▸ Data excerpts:
BEGIN

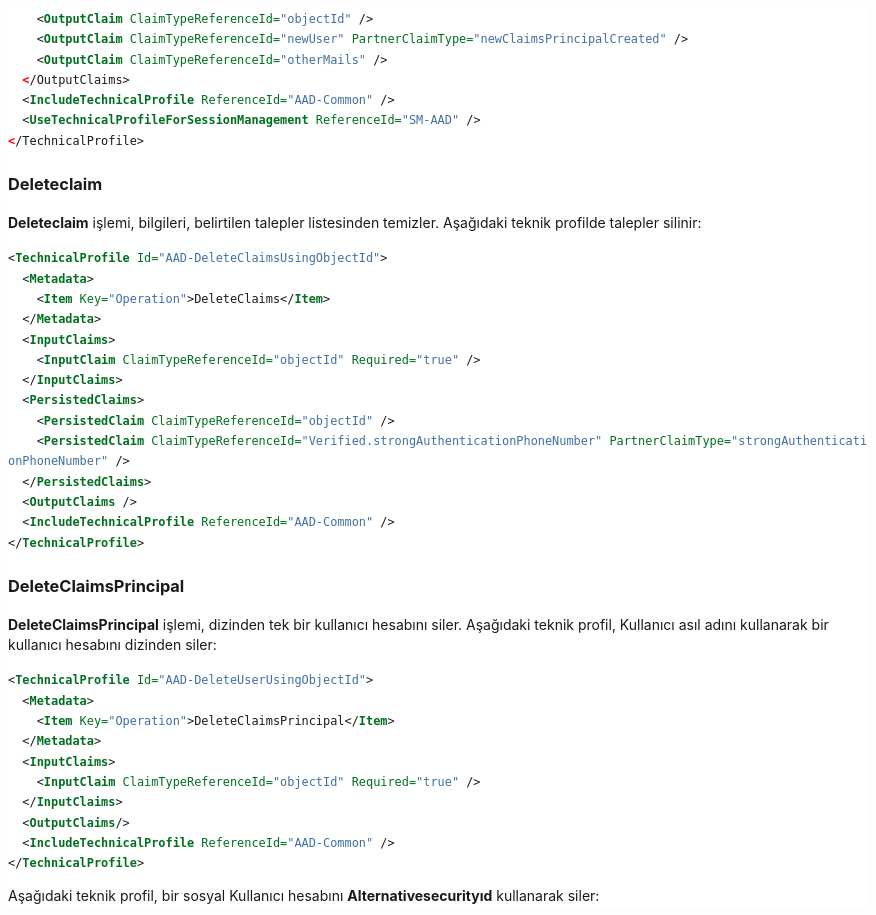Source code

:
 ```xml
    <OutputClaim ClaimTypeReferenceId="objectId" />
    <OutputClaim ClaimTypeReferenceId="newUser" PartnerClaimType="newClaimsPrincipalCreated" />
    <OutputClaim ClaimTypeReferenceId="otherMails" />
  </OutputClaims>
  <IncludeTechnicalProfile ReferenceId="AAD-Common" />
  <UseTechnicalProfileForSessionManagement ReferenceId="SM-AAD" />
</TechnicalProfile>
```

### <a name="deleteclaims"></a>Deleteclaim

**Deleteclaim** işlemi, bilgileri, belirtilen talepler listesinden temizler. Aşağıdaki teknik profilde talepler silinir:

```xml
<TechnicalProfile Id="AAD-DeleteClaimsUsingObjectId">
  <Metadata>
    <Item Key="Operation">DeleteClaims</Item>
  </Metadata>
  <InputClaims>
    <InputClaim ClaimTypeReferenceId="objectId" Required="true" />
  </InputClaims>
  <PersistedClaims>
    <PersistedClaim ClaimTypeReferenceId="objectId" />
    <PersistedClaim ClaimTypeReferenceId="Verified.strongAuthenticationPhoneNumber" PartnerClaimType="strongAuthenticationPhoneNumber" />
  </PersistedClaims>
  <OutputClaims />
  <IncludeTechnicalProfile ReferenceId="AAD-Common" />
</TechnicalProfile>
```

### <a name="deleteclaimsprincipal"></a>DeleteClaimsPrincipal

**DeleteClaimsPrincipal** işlemi, dizinden tek bir kullanıcı hesabını siler. Aşağıdaki teknik profil, Kullanıcı asıl adını kullanarak bir kullanıcı hesabını dizinden siler:

```xml
<TechnicalProfile Id="AAD-DeleteUserUsingObjectId">
  <Metadata>
    <Item Key="Operation">DeleteClaimsPrincipal</Item>
  </Metadata>
  <InputClaims>
    <InputClaim ClaimTypeReferenceId="objectId" Required="true" />
  </InputClaims>
  <OutputClaims/>
  <IncludeTechnicalProfile ReferenceId="AAD-Common" />
</TechnicalProfile>
```

Aşağıdaki teknik profil, bir sosyal Kullanıcı hesabını **Alternativesecurityıd** kullanarak siler:
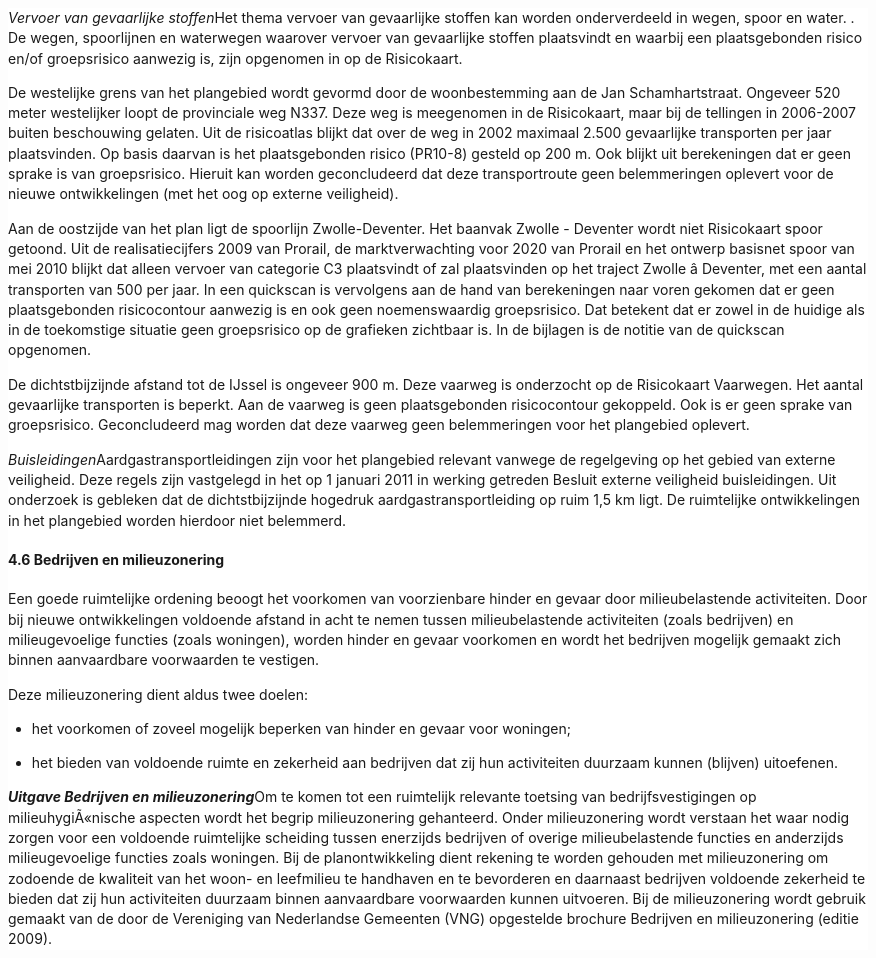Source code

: *Vervoer van gevaarlijke stoffen*Het thema vervoer van gevaarlijke stoffen kan worden onderverdeeld in wegen, spoor en water. . De wegen, spoorlijnen en waterwegen waarover vervoer van gevaarlijke stoffen plaatsvindt en waarbij een plaatsgebonden risico en/of groepsrisico aanwezig is, zijn opgenomen in op de Risicokaart.

De westelijke grens van het plangebied wordt gevormd door de woonbestemming aan de Jan Schamhartstraat. Ongeveer 520 meter westelijker loopt de provinciale weg N337\. Deze weg is meegenomen in de Risicokaart, maar bij de tellingen in 2006\-2007 buiten beschouwing gelaten. Uit de risicoatlas blijkt dat over de weg in 2002 maximaal 2\.500 gevaarlijke transporten per jaar plaatsvinden. Op basis daarvan is het plaatsgebonden risico (PR10\-8\) gesteld op 200 m. Ook blijkt uit berekeningen dat er geen sprake is van groepsrisico. Hieruit kan worden geconcludeerd dat deze transportroute geen belemmeringen oplevert voor de nieuwe ontwikkelingen (met het oog op externe veiligheid).

Aan de oostzijde van het plan ligt de spoorlijn Zwolle\-Deventer. Het baanvak Zwolle \- Deventer wordt niet Risicokaart spoor getoond. Uit de realisatiecijfers 2009 van Prorail, de marktverwachting voor 2020 van Prorail en het ontwerp basisnet spoor van mei 2010 blijkt dat alleen vervoer van categorie C3 plaatsvindt of zal plaatsvinden op het traject Zwolle â Deventer, met een aantal transporten van 500 per jaar. In een quickscan is vervolgens aan de hand van berekeningen naar voren gekomen dat er geen plaatsgebonden risicocontour aanwezig is en ook geen noemenswaardig groepsrisico. Dat betekent dat er zowel in de huidige als in de toekomstige situatie geen groepsrisico op de grafieken zichtbaar is. In de bijlagen is de notitie van de quickscan opgenomen.

De dichtstbijzijnde afstand tot de IJssel is ongeveer 900 m. Deze vaarweg is onderzocht op de Risicokaart Vaarwegen. Het aantal gevaarlijke transporten is beperkt. Aan de vaarweg is geen plaatsgebonden risicocontour gekoppeld. Ook is er geen sprake van groepsrisico. Geconcludeerd mag worden dat deze vaarweg geen belemmeringen voor het plangebied oplevert.

*Buisleidingen*Aardgastransportleidingen zijn voor het plangebied relevant vanwege de regelgeving op het gebied van externe veiligheid. Deze regels zijn vastgelegd in het op 1 januari 2011 in werking getreden Besluit externe veiligheid buisleidingen. Uit onderzoek is gebleken dat de dichtstbijzijnde hogedruk aardgastransportleiding op ruim 1,5 km ligt. De ruimtelijke ontwikkelingen in het plangebied worden hierdoor niet belemmerd.

#### 4\.6 Bedrijven en milieuzonering

Een goede ruimtelijke ordening beoogt het voorkomen van voorzienbare hinder en gevaar door milieubelastende activiteiten. Door bij nieuwe ontwikkelingen voldoende afstand in acht te nemen tussen milieubelastende activiteiten (zoals bedrijven) en milieugevoelige functies (zoals woningen), worden hinder en gevaar voorkomen en wordt het bedrijven mogelijk gemaakt zich binnen aanvaardbare voorwaarden te vestigen.

Deze milieuzonering dient aldus twee doelen:

* het voorkomen of zoveel mogelijk beperken van hinder en gevaar voor woningen;

* het bieden van voldoende ruimte en zekerheid aan bedrijven dat zij hun activiteiten duurzaam kunnen (blijven) uitoefenen.

***Uitgave Bedrijven en milieuzonering***Om te komen tot een ruimtelijk relevante toetsing van bedrijfsvestigingen op milieuhygiÃ«nische aspecten wordt het begrip milieuzonering gehanteerd. Onder milieuzonering wordt verstaan het waar nodig zorgen voor een voldoende ruimtelijke scheiding tussen enerzijds bedrijven of overige milieubelastende functies en anderzijds milieugevoelige functies zoals woningen. Bij de planontwikkeling dient rekening te worden gehouden met milieuzonering om zodoende de kwaliteit van het woon\- en leefmilieu te handhaven en te bevorderen en daarnaast bedrijven voldoende zekerheid te bieden dat zij hun activiteiten duurzaam binnen aanvaardbare voorwaarden kunnen uitvoeren. Bij de milieuzonering wordt gebruik gemaakt van de door de Vereniging van Nederlandse Gemeenten (VNG) opgestelde brochure Bedrijven en milieuzonering (editie 2009\).
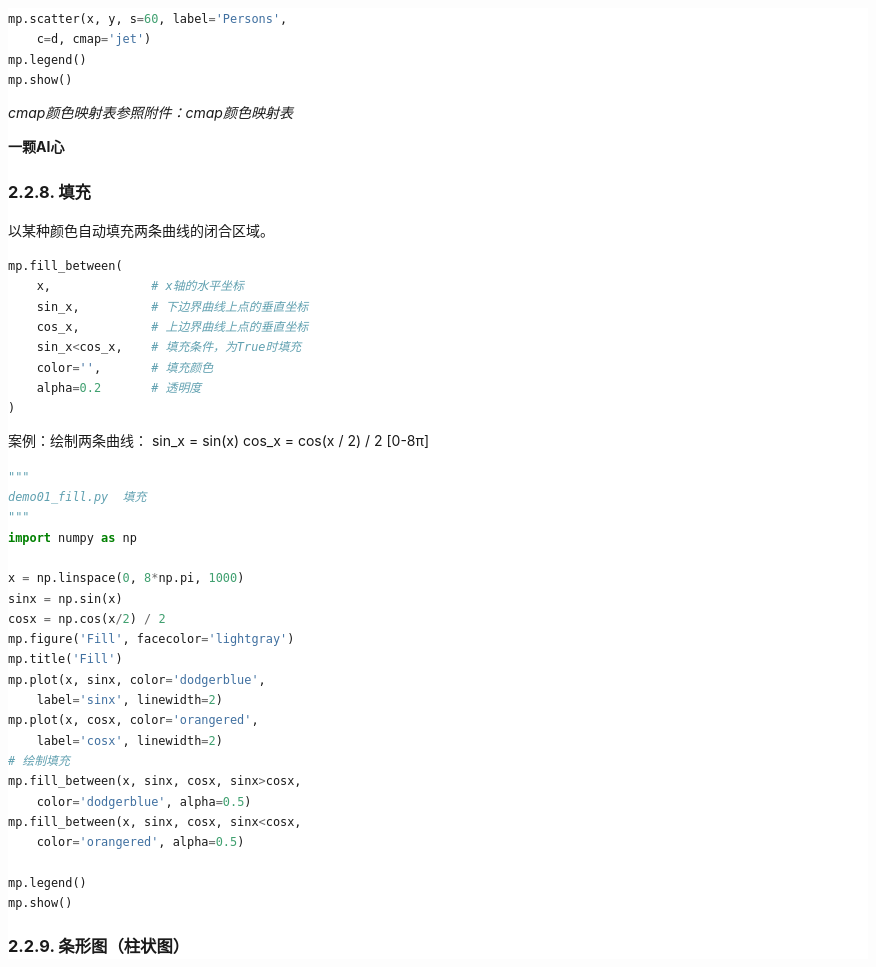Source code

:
 ```python
mp.scatter(x, y, s=60, label='Persons',
	c=d, cmap='jet')
mp.legend()
mp.show()
```
*cmap颜色映射表参照附件：cmap颜色映射表*


**一颗AI心**

### 2.2.8. 填充

以某种颜色自动填充两条曲线的闭合区域。

```python
mp.fill_between(
	x,				# x轴的水平坐标
    sin_x,			# 下边界曲线上点的垂直坐标
    cos_x,			# 上边界曲线上点的垂直坐标
    sin_x<cos_x, 	# 填充条件，为True时填充
    color='', 		# 填充颜色
    alpha=0.2		# 透明度
)
```

案例：绘制两条曲线： sin_x = sin(x)    cos_x = cos(x / 2) / 2	[0-8π]  

```python
"""
demo01_fill.py  填充
"""
import numpy as np

x = np.linspace(0, 8*np.pi, 1000)
sinx = np.sin(x)
cosx = np.cos(x/2) / 2
mp.figure('Fill', facecolor='lightgray')
mp.title('Fill')
mp.plot(x, sinx, color='dodgerblue', 
	label='sinx', linewidth=2)
mp.plot(x, cosx, color='orangered', 
	label='cosx', linewidth=2)
# 绘制填充
mp.fill_between(x, sinx, cosx, sinx>cosx, 
	color='dodgerblue', alpha=0.5)
mp.fill_between(x, sinx, cosx, sinx<cosx, 
	color='orangered', alpha=0.5)

mp.legend()
mp.show()
```

### 2.2.9. 条形图（柱状图）
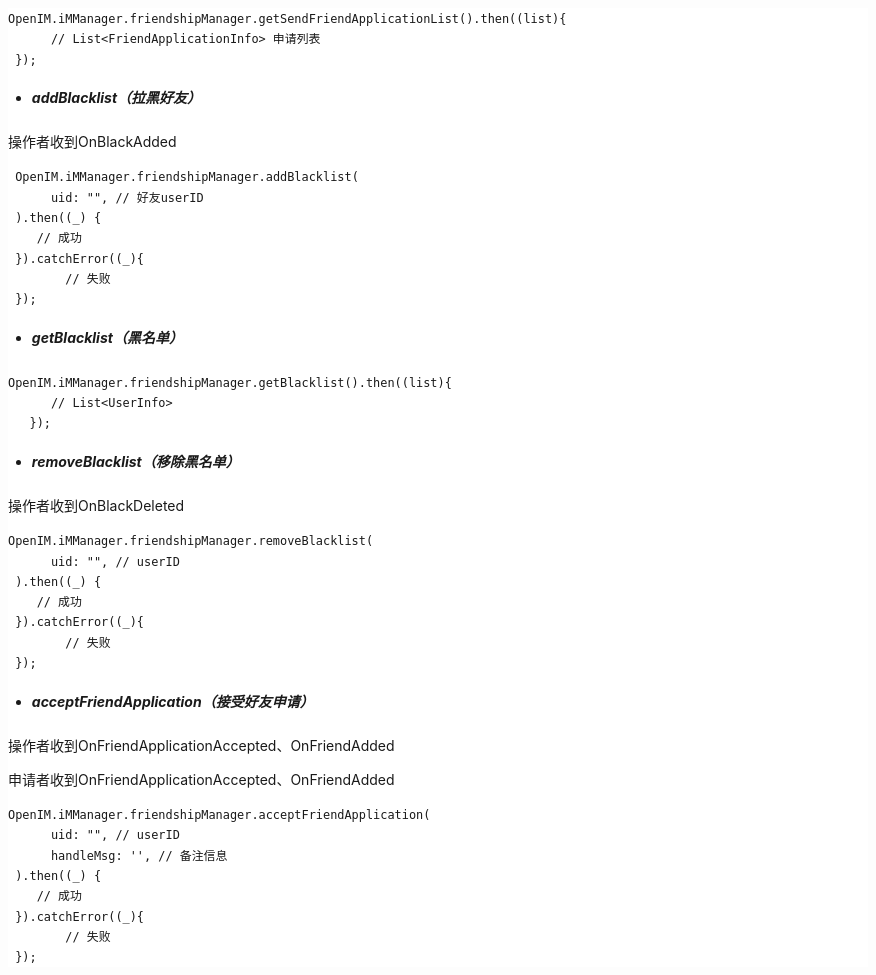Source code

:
```
OpenIM.iMManager.friendshipManager.getSendFriendApplicationList().then((list){
      // List<FriendApplicationInfo> 申请列表
 });
```

- ##### addBlacklist（拉黑好友）

操作者收到OnBlackAdded

```
 OpenIM.iMManager.friendshipManager.addBlacklist(
      uid: "", // 好友userID
 ).then((_) {
    // 成功
 }).catchError((_){
 		// 失败
 });
```

- ##### getBlacklist（黑名单）

```
OpenIM.iMManager.friendshipManager.getBlacklist().then((list){
      // List<UserInfo>
   });
```

- ##### removeBlacklist（移除黑名单）

操作者收到OnBlackDeleted

```
OpenIM.iMManager.friendshipManager.removeBlacklist(
      uid: "", // userID
 ).then((_) {
    // 成功
 }).catchError((_){
 		// 失败
 });
```

- ##### acceptFriendApplication（接受好友申请）

操作者收到OnFriendApplicationAccepted、OnFriendAdded

申请者收到OnFriendApplicationAccepted、OnFriendAdded

```
OpenIM.iMManager.friendshipManager.acceptFriendApplication(
      uid: "", // userID
      handleMsg: '', // 备注信息
 ).then((_) {
    // 成功
 }).catchError((_){
 		// 失败
 });
```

END

▸ ABOUT THIS TASK: Copy out each line carrying the string "acceptFriendApplication" from the data.

▸ TASK ANSWER:
- ##### acceptFriendApplication（接受好友申请）
OpenIM.iMManager.friendshipManager.acceptFriendApplication(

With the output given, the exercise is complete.